Your privacy rights and who to contact

You have the right in certain circumstances to:

• request for information on the data we hold about you;
• correct or update your personal information which you have provided to us; and
• erase your personal data or withdraw consent you previously provided to us to use the personal data we hold about you (where it is no longer required for a legitimate business purpose), but note that erasures of such data or withdrawal of such consent may result in us not being able to provide you with the service or information you requested or to take steps to enter into or perform the contract.
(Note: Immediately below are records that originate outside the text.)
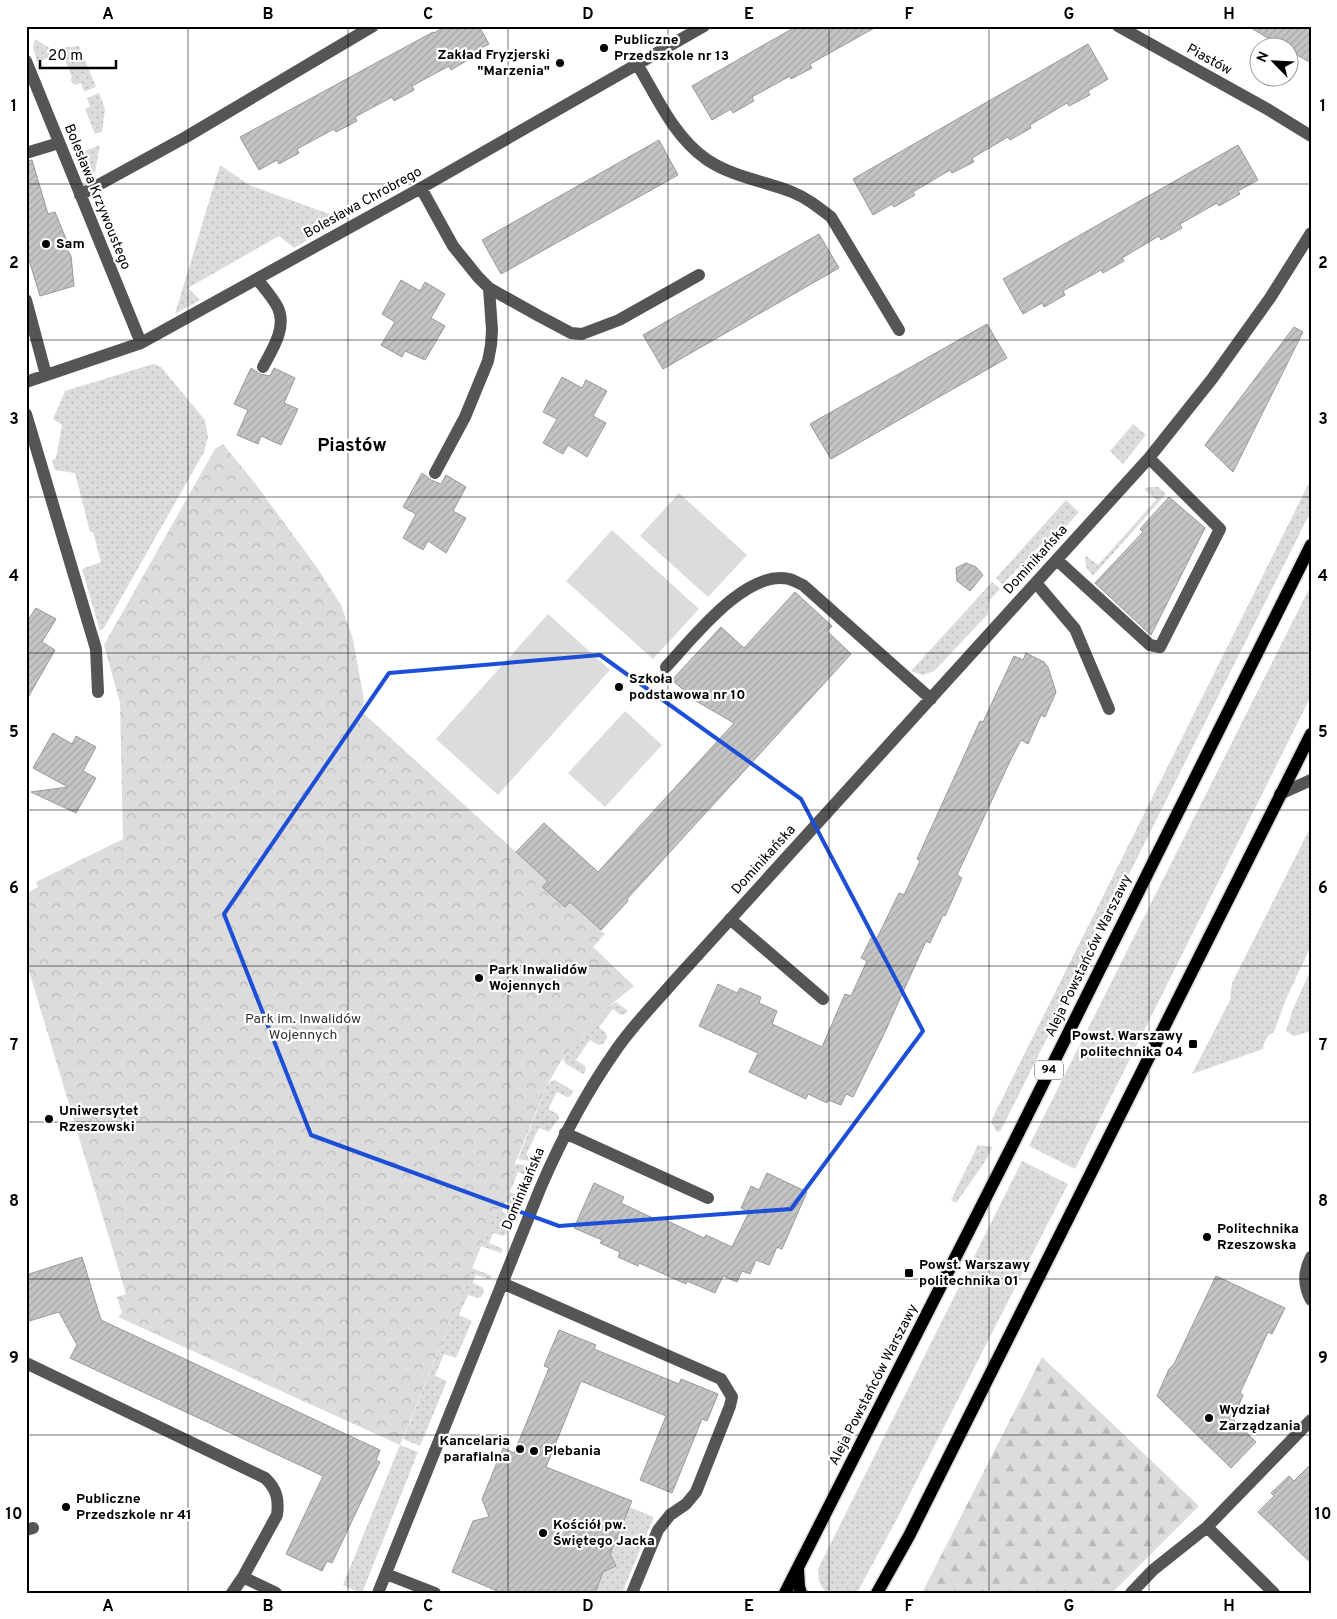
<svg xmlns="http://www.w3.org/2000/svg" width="1337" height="1619" font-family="Overpass,sans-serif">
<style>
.grass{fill:url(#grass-dots)}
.forest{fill:url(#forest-firs)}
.park{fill:url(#park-crowns)}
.pitch{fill:#dcdcdc}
.building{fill:url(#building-hatch);stroke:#999}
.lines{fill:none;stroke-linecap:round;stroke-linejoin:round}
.major-casing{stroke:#dbdbdb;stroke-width:15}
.minor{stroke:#555;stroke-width:12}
.major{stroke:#000;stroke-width:12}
.marked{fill:none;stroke:#1d4ed8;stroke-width:4;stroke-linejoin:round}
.grid{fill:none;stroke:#000;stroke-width:1;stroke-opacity:0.55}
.poi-dot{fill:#000;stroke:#fff;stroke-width:2}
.labels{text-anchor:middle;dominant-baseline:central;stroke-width:4.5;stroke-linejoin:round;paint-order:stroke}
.shield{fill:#fff;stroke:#4c4c4c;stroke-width:1}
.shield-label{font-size:12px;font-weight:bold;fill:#000}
.poi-label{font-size:14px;font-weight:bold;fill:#000;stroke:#fff;text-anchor:start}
.street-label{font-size:14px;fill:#000;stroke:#fff}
.park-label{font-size:14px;fill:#333;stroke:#fff}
.district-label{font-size:19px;font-weight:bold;fill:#000;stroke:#fff}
.neatline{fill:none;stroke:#000;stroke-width:2}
.grid-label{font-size:16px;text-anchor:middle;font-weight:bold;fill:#000}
</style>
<defs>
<pattern id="grass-dots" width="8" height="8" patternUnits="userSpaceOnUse" patternTransform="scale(1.25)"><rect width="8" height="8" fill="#dcdcdc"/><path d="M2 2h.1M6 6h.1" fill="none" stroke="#bbb" stroke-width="1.8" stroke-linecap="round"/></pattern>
<pattern id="forest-firs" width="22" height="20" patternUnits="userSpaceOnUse" patternTransform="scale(1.25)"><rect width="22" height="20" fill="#dcdcdc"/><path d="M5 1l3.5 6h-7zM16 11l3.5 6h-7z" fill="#bbb"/></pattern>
<pattern id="park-crowns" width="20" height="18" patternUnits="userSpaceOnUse" patternTransform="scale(1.25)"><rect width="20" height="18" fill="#dcdcdc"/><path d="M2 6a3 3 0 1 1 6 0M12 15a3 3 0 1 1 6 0" fill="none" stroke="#bbb"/></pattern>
<pattern id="building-hatch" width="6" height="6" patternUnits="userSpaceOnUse" patternTransform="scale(1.25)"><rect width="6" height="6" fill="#c4c4c4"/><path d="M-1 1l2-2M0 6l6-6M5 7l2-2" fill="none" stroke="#a7a7a7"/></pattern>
</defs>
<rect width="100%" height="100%" fill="#fff"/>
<path class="grass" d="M 35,39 L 51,49 L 79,46 L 96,87 L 84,92 L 81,83 L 75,85 L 70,80 L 72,77 L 62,52 L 37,62 L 33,47 Z
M 99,93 L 105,109 L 102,132 L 95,134 L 85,109 L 90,107 L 87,98 Z
M 100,145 L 95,173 L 84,168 L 75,155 Z
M 220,165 L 249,185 L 343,219 L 294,248 L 279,236 L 188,288 L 200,300 L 175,314 Z
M 153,364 L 161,367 L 205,420 L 208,437 L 204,452 L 104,628 L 100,631 L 82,569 L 101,562 L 93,532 L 90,532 L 75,473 L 55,470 L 52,460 L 56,458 L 62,425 L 53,419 L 65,391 Z
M 1133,424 L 1146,435 L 1123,464 L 1110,451 Z
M 1311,479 L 1311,511 L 1000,1132 L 996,1131 L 991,1121 Z
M 1149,487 L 1158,487 L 1166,494 L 1093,576 L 1086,567 L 1085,555 L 1098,565 L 1156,500 L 1144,489 Z
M 1066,500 L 1079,512 L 1056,538 L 1045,540 L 1003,584 L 996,578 Z
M 992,582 L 1000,589 L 989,601 L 988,614 L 934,671 L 923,675 L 911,671 Z
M 1311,585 L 1311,696 L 1075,1169 L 1029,1146 Z
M 1311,826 L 1311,946 L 1286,999 L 1274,1032 L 1268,1036 L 1264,1043 L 1263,1049 L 1192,1074 L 1230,1000 L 1232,983 Z
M 1311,969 L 1311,1031 L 1294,1036 L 1286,1031 L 1293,1009 Z
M 616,1002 L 628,1011 L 625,1014 L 620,1015 L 613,1009 L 599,1027 L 606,1033 L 607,1038 L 603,1044 L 598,1045 L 590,1040 L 576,1060 L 585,1066 L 586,1070 L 583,1074 L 566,1064 L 563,1059 L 564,1056 L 609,1006 Z
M 555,1080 L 573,1091 L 571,1096 L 567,1097 L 557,1092 L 548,1109 L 558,1114 L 559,1118 L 549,1132 L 539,1128 L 526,1155 L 535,1162 L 518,1159 L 547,1085 L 551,1081 Z
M 978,1145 L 993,1147 L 984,1163 L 956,1203 L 951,1200 Z
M 1022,1161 L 1068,1184 L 898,1517 L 857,1593 L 828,1593 C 819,1586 818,1580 818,1569 Z
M 517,1164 L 535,1166 L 531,1175 L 528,1176 L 518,1172 L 510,1192 L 519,1196 L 521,1200 L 519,1204 L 515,1205 L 506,1202 L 502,1212 L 511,1216 L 512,1220 L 506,1234 L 503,1236 L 493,1233 L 489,1243 L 503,1249 L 501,1253 L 481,1246 L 513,1166 Z
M 472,1268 L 492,1276 L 490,1279 L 476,1275 L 472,1283 L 482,1287 L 484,1291 L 481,1297 L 478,1298 L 468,1295 L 459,1315 L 472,1321 L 456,1358 L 444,1354 L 435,1376 L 447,1381 L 420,1446 L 403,1439 Z
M 400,1445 L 418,1452 L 362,1593 L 360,1593 L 343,1585 Z
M 629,1507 L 654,1517 L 622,1593 L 595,1593 L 603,1572 L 611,1568 L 610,1554 Z"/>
<path class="forest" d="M 1042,1357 L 1199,1506 L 1112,1593 L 922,1593 Z"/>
<path class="park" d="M 223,444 L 254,482 L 316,566 L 341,605 L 353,639 L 364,700 L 362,712 L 548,881 L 543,887 L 565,907 L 570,902 L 605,934 L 593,947 L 634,986 L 609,1006 L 564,1056 L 547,1085 L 400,1445 L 118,1317 L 122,1313 L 117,1297 L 126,1294 L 26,961 L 26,894 L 38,887 L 36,882 L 123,839 L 120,703 L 104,645 L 215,449 Z"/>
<path class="pitch" d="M 679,493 L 747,555 L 708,597 L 640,536 Z
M 612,530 L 699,609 L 653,659 L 566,581 Z
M 548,614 L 610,670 L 498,795 L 436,739 Z
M 625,711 L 662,745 L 605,807 L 568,773 Z"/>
<path class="building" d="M 446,26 L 479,26 L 489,44 L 469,55 L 471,58 L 451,70 L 449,66 L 412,86 L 414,90 L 394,101 L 392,97 L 355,117 L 357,121 L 336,132 L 334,129 L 297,149 L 299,153 L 279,164 L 277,160 L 259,170 L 240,137 L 433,32 L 434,33 Z
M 797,26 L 878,26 L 810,64 L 812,68 L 791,79 L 790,76 L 752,97 L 754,101 L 733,113 L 731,109 L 712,120 L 692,86 Z
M 1248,26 L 1311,26 L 1311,63 L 1290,51 L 1290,48 L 1284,48 Z
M 1088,44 L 1108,79 L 1088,91 L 1090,95 L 1069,106 L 1067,103 L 1030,125 L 1031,128 L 1010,140 L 1008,137 L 972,158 L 974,162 L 952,173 L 950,170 L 913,192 L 915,195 L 894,207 L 892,204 L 873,215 L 853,179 Z
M 659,140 L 678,175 L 501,274 L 482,240 Z
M 1238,145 L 1258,180 L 1238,191 L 1240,194 L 1219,206 L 1217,203 L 1180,224 L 1182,228 L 1161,240 L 1159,236 L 1122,258 L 1124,261 L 1103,273 L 1101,270 L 1063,291 L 1065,295 L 1044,307 L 1042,303 L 1023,314 L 1003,279 Z
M 32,160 L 48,214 L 55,212 L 66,239 L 67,249 L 71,256 L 74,286 L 40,296 L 26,250 L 26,161 Z
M 819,234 L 839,268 L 663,369 L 643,335 Z
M 401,280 L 420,291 L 425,282 L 445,294 L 431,318 L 445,326 L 425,360 L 405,351 L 402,357 L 381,345 L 395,322 L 382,314 Z
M 987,324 L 1007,358 L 831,459 L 810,424 Z
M 1294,327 L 1303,332 L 1233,472 L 1205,445 Z
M 251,368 L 260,374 L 270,376 L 274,368 L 295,378 L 284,403 L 298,409 L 281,445 L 261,436 L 258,444 L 237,435 L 248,410 L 234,404 Z
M 562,377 L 582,388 L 586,380 L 607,391 L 593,416 L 606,423 L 587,457 L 568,445 L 563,454 L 543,443 L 557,419 L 543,412 Z
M 422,473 L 431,480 L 441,484 L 446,475 L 466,487 L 453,511 L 466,518 L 446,553 L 428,541 L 423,550 L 403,538 L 416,514 L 403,507 Z
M 1169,497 L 1205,528 L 1151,635 L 1095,583 L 1143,532 L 1140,529 Z
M 966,563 L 976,567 L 983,575 L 970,591 L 957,581 L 956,568 Z
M 795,592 L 832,626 L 827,631 L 851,654 L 627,899 L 628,901 L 601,930 L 570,902 L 565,907 L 542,887 L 548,881 L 516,852 L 544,823 L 598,872 L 734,723 L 696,701 L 672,680 L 721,627 L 744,648 Z
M 36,608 L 56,619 L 42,642 L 55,650 L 26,701 L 26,623 Z
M 1026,653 L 1044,662 L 1048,667 L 1056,692 L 1045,717 L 1041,715 L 1028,744 L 1021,740 L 1011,759 L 957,875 L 962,878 L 945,916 L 943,915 L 930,943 L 926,941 L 884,1034 L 853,1097 L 846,1094 L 841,1105 L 828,1100 L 827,1103 L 808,1094 L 806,1099 L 749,1072 L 758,1053 L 699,1026 L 718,984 L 737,993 L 740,988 L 761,997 L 759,1003 L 777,1011 L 772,1024 L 822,1047 L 845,994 L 851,996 L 867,961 L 861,958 L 871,938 L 876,940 L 899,893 L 904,895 L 920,861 L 917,859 L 980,721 L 983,722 L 1014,656 L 1023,660 Z
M 53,733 L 72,744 L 76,736 L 96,747 L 83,771 L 96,778 L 76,813 L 31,792 L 68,787 L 33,768 Z
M 767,1173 L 807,1192 L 782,1249 L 777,1247 L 769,1265 L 756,1260 L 750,1274 L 742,1271 L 737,1282 L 723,1276 L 715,1293 L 687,1281 L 686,1284 L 639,1263 L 638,1266 L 618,1257 L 620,1252 L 600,1243 L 602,1240 L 574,1228 L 594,1183 L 624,1197 L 621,1203 L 657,1220 L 659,1217 L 704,1238 L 706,1235 L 732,1247 L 749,1212 L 741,1208 L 751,1186 L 759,1190 Z
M 82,1257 L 101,1320 L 380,1450 L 376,1460 L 380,1462 L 332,1563 L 327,1561 L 322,1571 L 286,1554 L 323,1476 L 70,1358 L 77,1345 L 59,1312 L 26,1322 L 26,1275 Z
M 1216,1276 L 1285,1308 L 1272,1334 L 1268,1332 L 1240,1393 L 1243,1395 L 1233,1419 L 1256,1442 L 1231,1468 L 1157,1396 L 1169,1369 L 1174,1364 Z
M 559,1330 L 596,1345 L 594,1349 L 679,1384 L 681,1379 L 718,1394 L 707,1421 L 702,1419 L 672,1493 L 640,1480 L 666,1416 L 581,1381 L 546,1467 L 632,1501 L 610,1554 L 616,1566 L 603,1572 L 595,1593 L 502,1593 L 452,1572 L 473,1521 L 489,1517 L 482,1499 L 503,1448 L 514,1453 L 549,1368 L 544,1366 Z
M 1311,1464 L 1311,1563 L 1258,1512 L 1274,1496 L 1271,1493 L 1289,1476 L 1294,1481 Z"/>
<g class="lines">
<g class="major-casing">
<path id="major" d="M 798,1569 L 799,1587 L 801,1593
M 785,1593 L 1012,1146 L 1311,545
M 877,1593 L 909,1536 L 1311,734"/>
</g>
<path class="minor" d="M 1118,26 L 1269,110 L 1311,136
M 26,61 L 141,343
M 637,64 C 657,97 674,137 706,159 C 732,177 764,181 792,192 C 807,198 818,207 831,217 L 899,330
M 26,153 L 59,143
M 421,188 L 453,246 L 478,277 L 489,288 L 539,316 L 571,333 L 582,334 L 619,320 L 699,275
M 80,195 L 186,137 L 373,26
M 257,279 C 264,288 273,298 278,308 C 287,328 272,350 263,367
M 26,300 L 46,375
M 26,382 L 141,343 L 421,188 L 704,26
M 26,414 L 96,649 L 98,692
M 435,473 L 465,417 L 488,361 L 491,345 L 492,330 L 489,288
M 1057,560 L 1150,645 L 1160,647 L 1220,529 L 1149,458
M 1036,583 L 1075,629 L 1109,709
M 666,667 C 693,638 746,569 789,579 C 794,580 798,583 803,585 L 931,699
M 1280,794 L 1311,780
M 730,919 L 823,999
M 565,1133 L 708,1198
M 1311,1257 C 1303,1272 1303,1285 1311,1300
M 502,1283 L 721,1379 L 732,1397 L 730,1406 L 696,1492 L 686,1504 L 670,1515 L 658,1530 L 632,1593
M 26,1363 L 265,1478 C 277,1489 279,1500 277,1515 L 243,1577 L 232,1593
M 1207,1527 L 1274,1593
M 26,1530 L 33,1528
M 386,1574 L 435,1593
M 243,1577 L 276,1593
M 378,1593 L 540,1189 C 561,1140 585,1094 616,1050 C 633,1025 656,1002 676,979 L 1149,458 L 1212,379 L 1270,298 L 1311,233
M 1131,1593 L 1153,1570 L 1207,1527 L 1311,1420"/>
<use href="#major" class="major"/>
</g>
<path class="marked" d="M 600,655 L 801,799 L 923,1031 L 791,1209 L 559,1226 L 311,1135 L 224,914 L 389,673 Z"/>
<path class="grid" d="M 188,26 L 188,1593M 348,26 L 348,1593M 508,26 L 508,1593M 668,26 L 668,1593M 829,26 L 829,1593M 989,26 L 989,1593M 1149,26 L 1149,1593M 26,184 L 1311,184M 26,340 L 1311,340M 26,497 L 1311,497M 26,653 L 1311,653M 26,810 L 1311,810M 26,966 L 1311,966M 26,1122 L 1311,1122M 26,1279 L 1311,1279M 26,1435 L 1311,1435"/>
<g class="poi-dot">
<circle cx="604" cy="48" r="5"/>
<circle cx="560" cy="63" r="5"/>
<circle cx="46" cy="244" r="5"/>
<circle cx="619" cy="687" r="5"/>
<circle cx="479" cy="978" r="5"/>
<rect x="1188" y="1039" width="10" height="10" rx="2.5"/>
<circle cx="49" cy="1119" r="5"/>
<circle cx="1207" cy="1237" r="5"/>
<rect x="904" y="1268" width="10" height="10" rx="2.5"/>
<circle cx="1209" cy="1418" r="5"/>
<circle cx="520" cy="1449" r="5"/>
<circle cx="534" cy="1451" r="5"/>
<circle cx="66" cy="1507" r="5"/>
<circle cx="543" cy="1533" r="5"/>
</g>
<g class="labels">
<rect class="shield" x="1035" y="1060.5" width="28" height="19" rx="4"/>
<g class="shield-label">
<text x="1049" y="1070">94</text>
</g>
<g class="poi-label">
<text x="614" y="40">Publiczne<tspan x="614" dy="16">Przedszkole nr 13</tspan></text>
<text x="550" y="55" text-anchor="end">Zakład Fryzjerski<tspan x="550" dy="16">"Marzenia"</tspan></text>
<text x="56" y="244">Sam</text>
<text x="629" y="679">Szkoła<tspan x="629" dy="16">podstawowa nr 10</tspan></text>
<text x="489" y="970">Park Inwalidów<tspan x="489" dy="16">Wojennych</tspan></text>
<text x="1183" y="1036" text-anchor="end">Powst. Warszawy<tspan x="1183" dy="16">politechnika 04</tspan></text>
<text x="59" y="1111">Uniwersytet<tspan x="59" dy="16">Rzeszowski</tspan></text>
<text x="1217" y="1229">Politechnika<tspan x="1217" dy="16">Rzeszowska</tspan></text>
<text x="919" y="1265">Powst. Warszawy<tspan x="919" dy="16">politechnika 01</tspan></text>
<text x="1219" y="1410">Wydział<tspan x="1219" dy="16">Zarządzania</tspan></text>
<text x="510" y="1441" text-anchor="end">Kancelaria<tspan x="510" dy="16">parafialna</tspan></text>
<text x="544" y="1451">Plebania</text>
<text x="76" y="1499">Publiczne<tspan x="76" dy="16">Przedszkole nr 41</tspan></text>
<text x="553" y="1525">Kościół pw.<tspan x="553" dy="16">Świętego Jacka</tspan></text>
</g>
<g class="street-label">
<text transform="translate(1209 60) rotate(29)">Piastów</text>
<text transform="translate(97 197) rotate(68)">Bolesława Krzywoustego</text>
<text transform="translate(363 203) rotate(-29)">Bolesława Chrobrego</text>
<text transform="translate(1036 560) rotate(-48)">Dominikańska</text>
<text transform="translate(764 860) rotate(-48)">Dominikańska</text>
<text transform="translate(1089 956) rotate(-64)">Aleja Powstańców Warszawy</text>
<text transform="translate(524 1189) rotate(-67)">Dominikańska</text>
<text transform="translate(874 1385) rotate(-63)">Aleja Powstańców Warszawy</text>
</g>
<g class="park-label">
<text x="303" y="1019">Park im. Inwalidów<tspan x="303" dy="16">Wojennych</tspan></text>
</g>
<g class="district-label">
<text x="352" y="446">Piastów</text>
</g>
</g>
<rect width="1337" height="1619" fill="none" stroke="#ffffff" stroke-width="55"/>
<g transform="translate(1274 62) rotate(294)"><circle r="24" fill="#ffffff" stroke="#999999"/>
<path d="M0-4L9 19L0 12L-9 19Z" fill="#000000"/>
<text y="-8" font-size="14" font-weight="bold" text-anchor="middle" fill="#000000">N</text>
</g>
<path d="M40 60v8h76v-8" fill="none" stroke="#000000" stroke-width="2.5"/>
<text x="48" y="60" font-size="15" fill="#000000" stroke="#ffffff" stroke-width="4" paint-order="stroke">20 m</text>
<rect x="28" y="28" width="1282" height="1564" class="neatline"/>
<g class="grid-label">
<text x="108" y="19">A</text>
<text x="268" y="19">B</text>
<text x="428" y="19">C</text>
<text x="588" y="19">D</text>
<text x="749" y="19">E</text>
<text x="909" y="19">F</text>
<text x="1069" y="19">G</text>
<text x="1229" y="19">H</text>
<text x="14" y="111">1</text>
<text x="1323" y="111">1</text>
<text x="14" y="268">2</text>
<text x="1323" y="268">2</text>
<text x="14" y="424">3</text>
<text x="1323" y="424">3</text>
<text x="14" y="581">4</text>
<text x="1323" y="581">4</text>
<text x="14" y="737">5</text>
<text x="1323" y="737">5</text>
<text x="14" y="893">6</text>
<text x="1323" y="893">6</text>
<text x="14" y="1050">7</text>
<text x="1323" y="1050">7</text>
<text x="14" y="1206">8</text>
<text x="1323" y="1206">8</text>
<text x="14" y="1363">9</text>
<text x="1323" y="1363">9</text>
<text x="14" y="1519">10</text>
<text x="1323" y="1519">10</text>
<text x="108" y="1611">A</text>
<text x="268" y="1611">B</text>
<text x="428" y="1611">C</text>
<text x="588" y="1611">D</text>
<text x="749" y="1611">E</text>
<text x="909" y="1611">F</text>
<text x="1069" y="1611">G</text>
<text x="1229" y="1611">H</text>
</g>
</svg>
Please contact enquiry.DNK@cadeler.com if you wish to access, correct or delete your personal data, or have any questions, comments or concerns about how we handle your personal data. To assist us in dealing with your request, please provide your full name and details. Please allow us reasonable time to respond to your request and effect any change.

If your request or concern is not satisfactorily resolved by us, you may approach your local data protection authority (see http://ec.europa.eu/justice/article-29/structure/data-protection-authorities/index_en.htm) for further assistance.

How long do we retain your personal data?

Any personal data you have provided to us in order for us to take steps at your request prior to entering into a contract, or which we require to perform a contract with you, including for the purposes of considering any bids or tenders with you, will be held throughout the bid / contract period and up to 7 years after such period.

Please note that in all cases, we may retain the personal data for:

• a longer period where there is a legal or regulatory reason to do so; or
• a shorter period where the individual objects to the processing of their personal data and we no longer have a legitimate purpose to retain the personal data.

Changes to this B2B Privacy Notice

This B2B Privacy Notice may be changed over time. You are advised to regularly review the B2B Privacy Notice for any changes made.